AMY GOODMAN: Derrick, we just have a minute, but if you can talk more about Medicare Advantage and efforts to further privatize it, what Project 2025 is pushing?

DERRICK CROWE: Right. Project 2025 is simply a plan, as we pointed out during the election, to divide working people against each other so they can be profited off of by corporations. Medicare Advantage is currently a thing that exists in our current system. It’s the privatization of Medicare. And it’s run through these companies that often are more expensive than public Medicare. And people are going to have to fight more if more of their healthcare from these public programs is turned over to companies like UnitedHealthcare. And they’re going to have more experiences just like we saw with Carly, just like we saw with Jenn, and you’re going to see more of the rage that we saw online building up throughout the people of this country.

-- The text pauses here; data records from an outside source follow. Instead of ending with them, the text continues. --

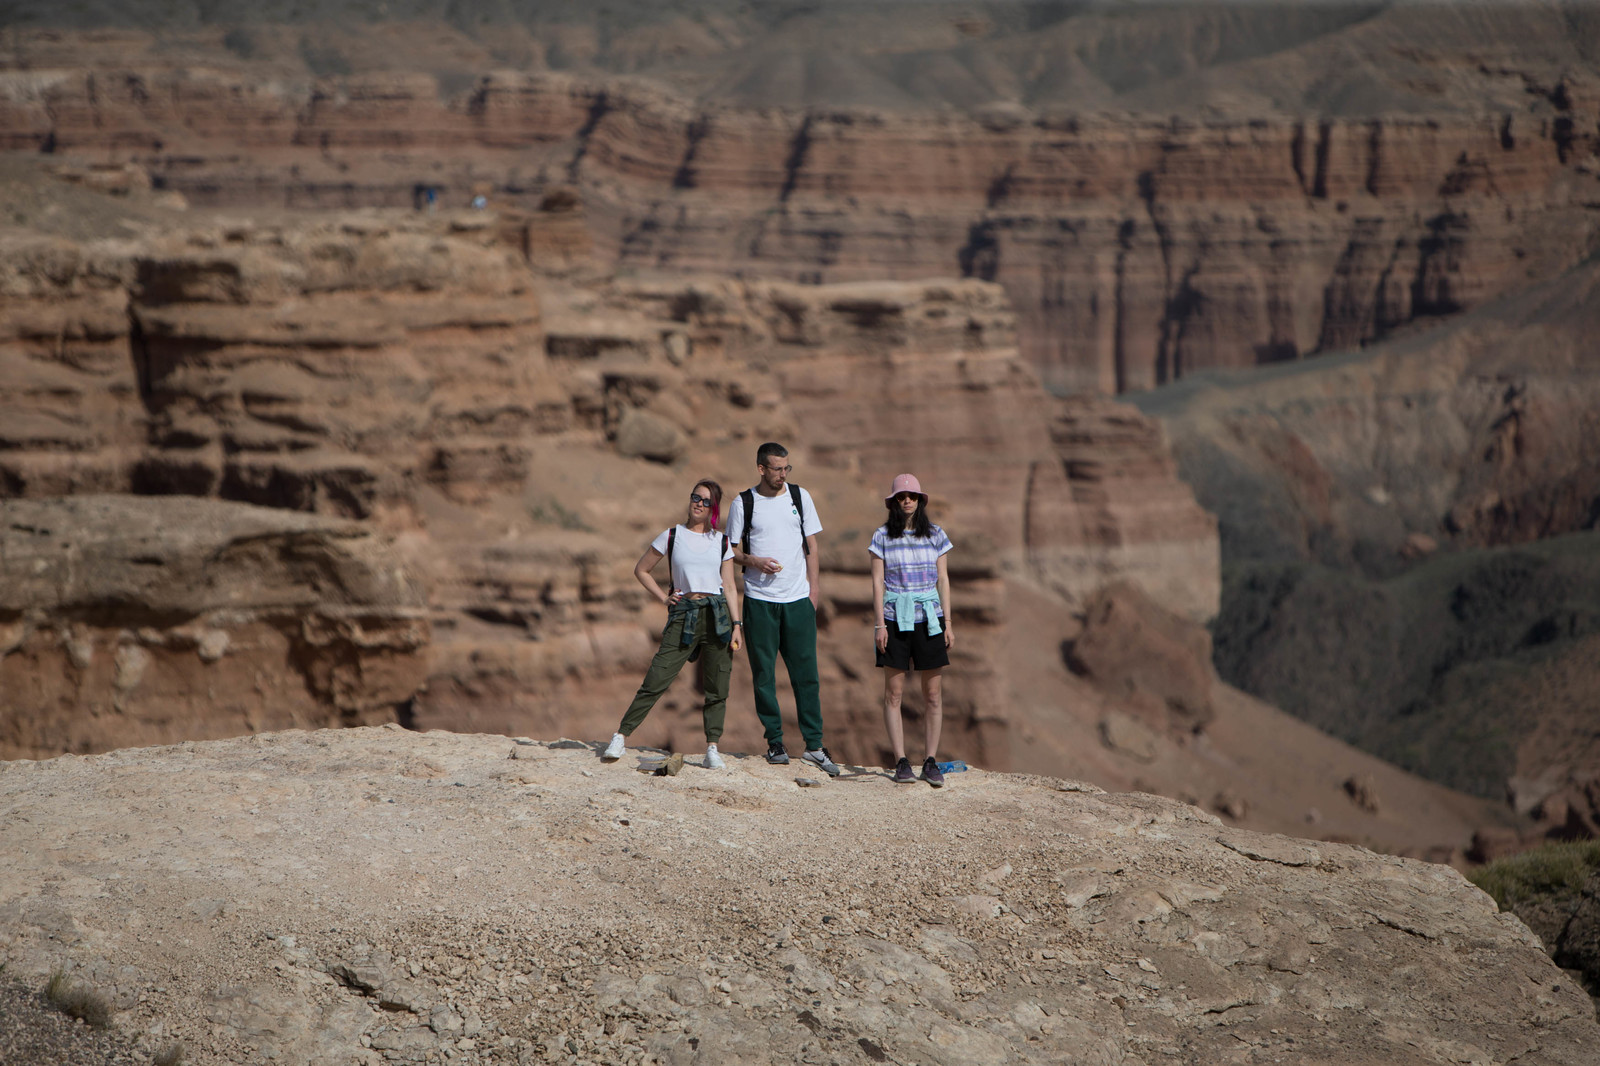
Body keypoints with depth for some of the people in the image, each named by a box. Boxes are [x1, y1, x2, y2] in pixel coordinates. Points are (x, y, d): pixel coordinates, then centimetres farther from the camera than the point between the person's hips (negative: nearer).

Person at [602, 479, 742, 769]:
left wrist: (736, 625, 2)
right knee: (656, 681, -8)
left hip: (717, 615, 1)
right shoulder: (672, 536, 8)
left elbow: (729, 586, 10)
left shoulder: (722, 542, 11)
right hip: (683, 615, -1)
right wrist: (663, 597, 6)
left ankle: (712, 749, 5)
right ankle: (621, 737, -3)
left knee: (717, 688, -1)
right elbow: (641, 570, 16)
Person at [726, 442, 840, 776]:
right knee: (763, 673, 0)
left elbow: (810, 542, 13)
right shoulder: (743, 503, 2)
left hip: (798, 598, 1)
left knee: (806, 672, -2)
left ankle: (814, 744, 1)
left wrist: (813, 583, 5)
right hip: (759, 600, -1)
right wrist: (756, 561, -12)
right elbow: (733, 551, 7)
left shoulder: (800, 496, 8)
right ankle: (775, 742, 9)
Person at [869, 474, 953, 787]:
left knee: (933, 693, -1)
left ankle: (931, 762, 5)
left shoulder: (935, 535, 7)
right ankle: (901, 762, 2)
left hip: (929, 619, 1)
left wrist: (948, 624, 4)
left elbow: (943, 581, 8)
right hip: (895, 619, -1)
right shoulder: (882, 536, 3)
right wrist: (880, 623, -5)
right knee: (894, 692, -3)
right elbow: (877, 582, 2)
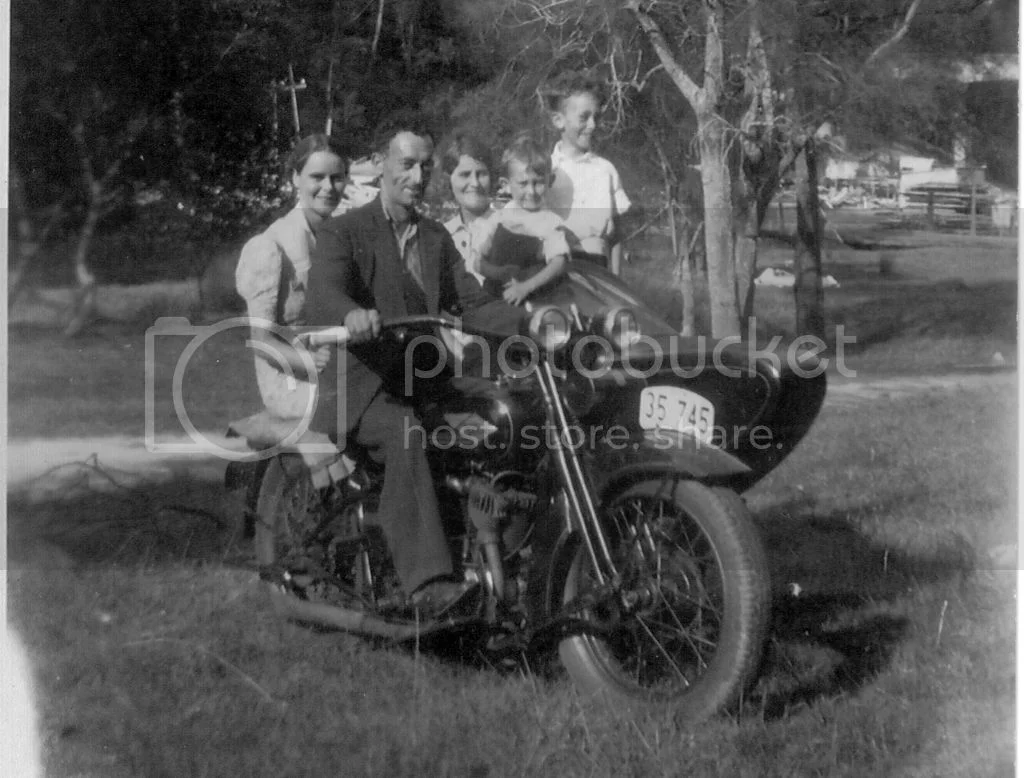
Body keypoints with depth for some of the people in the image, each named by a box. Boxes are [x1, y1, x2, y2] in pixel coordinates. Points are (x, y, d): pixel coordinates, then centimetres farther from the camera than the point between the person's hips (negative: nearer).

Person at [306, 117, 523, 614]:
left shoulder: (437, 238, 21)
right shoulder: (343, 232, 0)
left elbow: (472, 302, 12)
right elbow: (323, 296, -19)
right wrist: (352, 315, -43)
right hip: (362, 388, -6)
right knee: (408, 436, -36)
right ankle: (428, 582, -45)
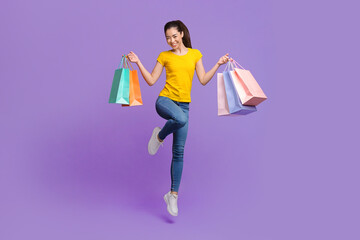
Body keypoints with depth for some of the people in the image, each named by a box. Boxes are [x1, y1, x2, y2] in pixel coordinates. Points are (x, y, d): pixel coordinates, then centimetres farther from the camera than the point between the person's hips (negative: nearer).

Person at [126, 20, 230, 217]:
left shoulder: (195, 54, 11)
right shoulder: (164, 56, 7)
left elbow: (203, 80, 8)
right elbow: (151, 81, 5)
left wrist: (218, 64, 0)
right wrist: (138, 63, -3)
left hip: (183, 104, 2)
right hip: (165, 100, -2)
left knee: (179, 152, -1)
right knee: (180, 118, -39)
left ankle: (173, 194, 10)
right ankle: (159, 136, -5)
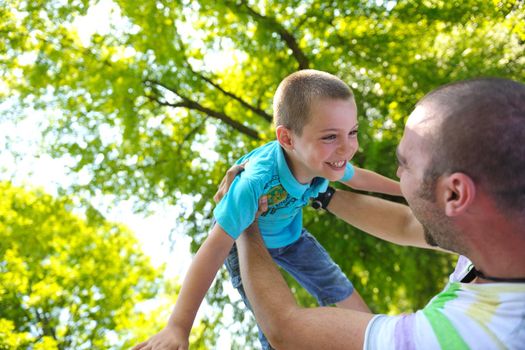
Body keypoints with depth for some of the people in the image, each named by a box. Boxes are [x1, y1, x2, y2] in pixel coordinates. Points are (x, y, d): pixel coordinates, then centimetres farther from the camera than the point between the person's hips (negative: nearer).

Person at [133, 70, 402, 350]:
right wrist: (178, 327, -45)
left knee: (339, 289, 14)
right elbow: (215, 247, -44)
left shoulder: (329, 160, -27)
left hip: (289, 233, 5)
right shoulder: (256, 183, -47)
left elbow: (358, 178, -1)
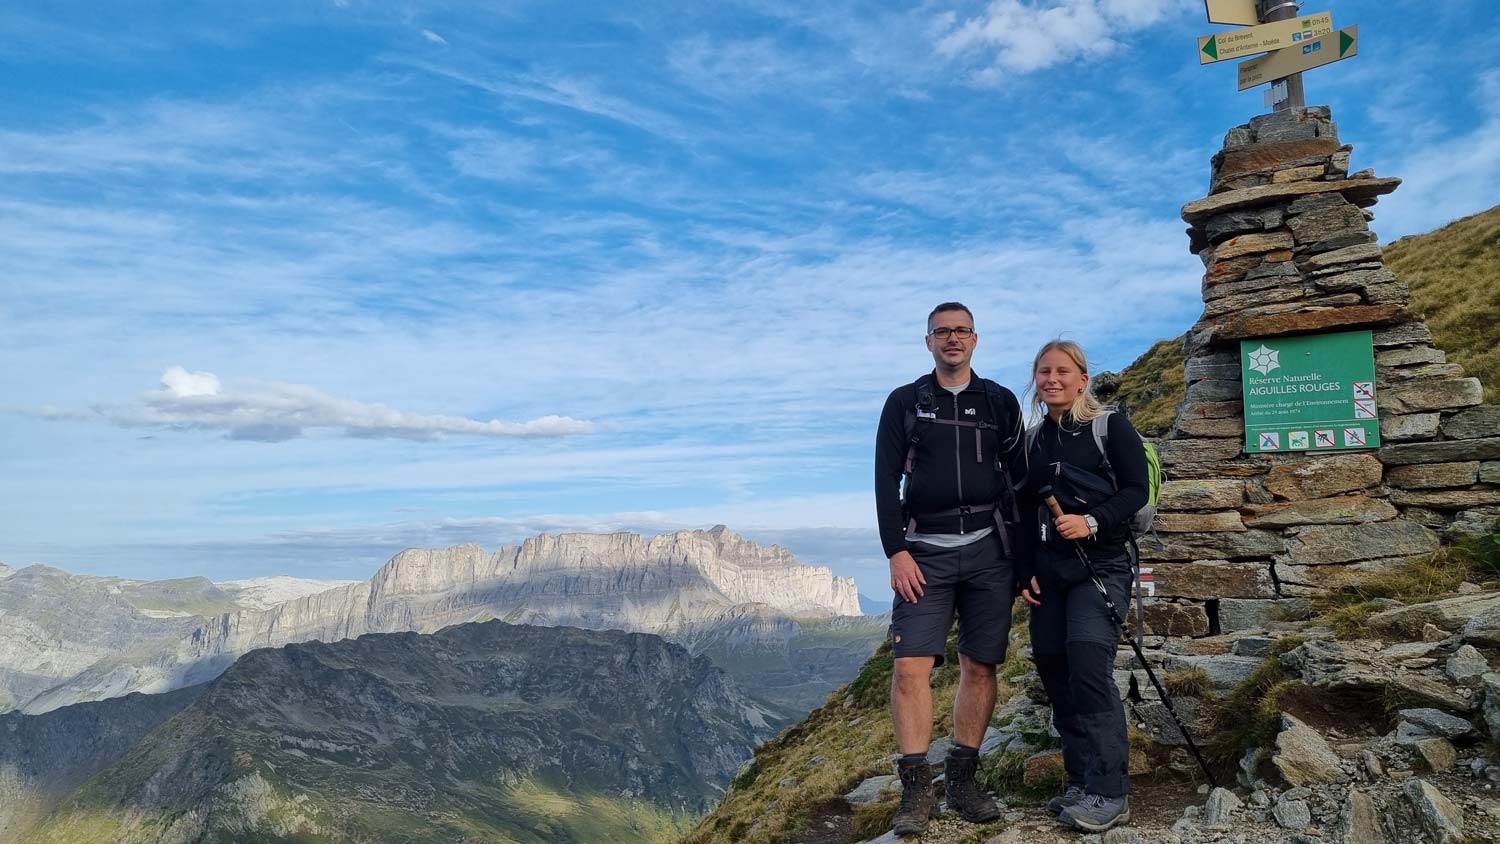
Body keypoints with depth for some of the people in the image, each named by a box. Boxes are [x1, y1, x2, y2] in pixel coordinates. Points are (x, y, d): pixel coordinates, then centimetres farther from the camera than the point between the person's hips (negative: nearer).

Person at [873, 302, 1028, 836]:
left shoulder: (1000, 402, 10)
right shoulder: (904, 402, 6)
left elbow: (1019, 478, 11)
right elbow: (886, 481, 1)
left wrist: (1021, 552, 4)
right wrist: (897, 552, -9)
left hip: (989, 549, 2)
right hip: (925, 550, -1)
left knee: (980, 666, 5)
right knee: (911, 665, -10)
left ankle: (963, 779, 17)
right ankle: (917, 789, -2)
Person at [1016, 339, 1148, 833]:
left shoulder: (1109, 425, 1)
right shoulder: (1031, 440, 13)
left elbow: (1136, 489, -6)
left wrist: (1092, 521, -21)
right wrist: (1025, 570, 8)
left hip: (1101, 561, -5)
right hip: (1048, 567, 5)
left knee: (1088, 660, -18)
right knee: (1052, 667, 2)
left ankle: (1110, 793, -12)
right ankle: (1081, 782, 14)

AMY GOODMAN: Derrick Crowe, we want to thank you for being with us, with People’s Action Institute, and Wendell Potter, former executive for the health insurance companies Cigna and Humana, executive editor of HEALTH CARE un-covered, author of the book Deadly Spin: An Insurance Company Insider Speaks Out on How Corporate PR Is Killing Health Care and Deceiving Americans and Nation on the Take.

To see Part 1 of our conversation, go to democracynow.org. I’m Amy Goodman. Thanks for joining us.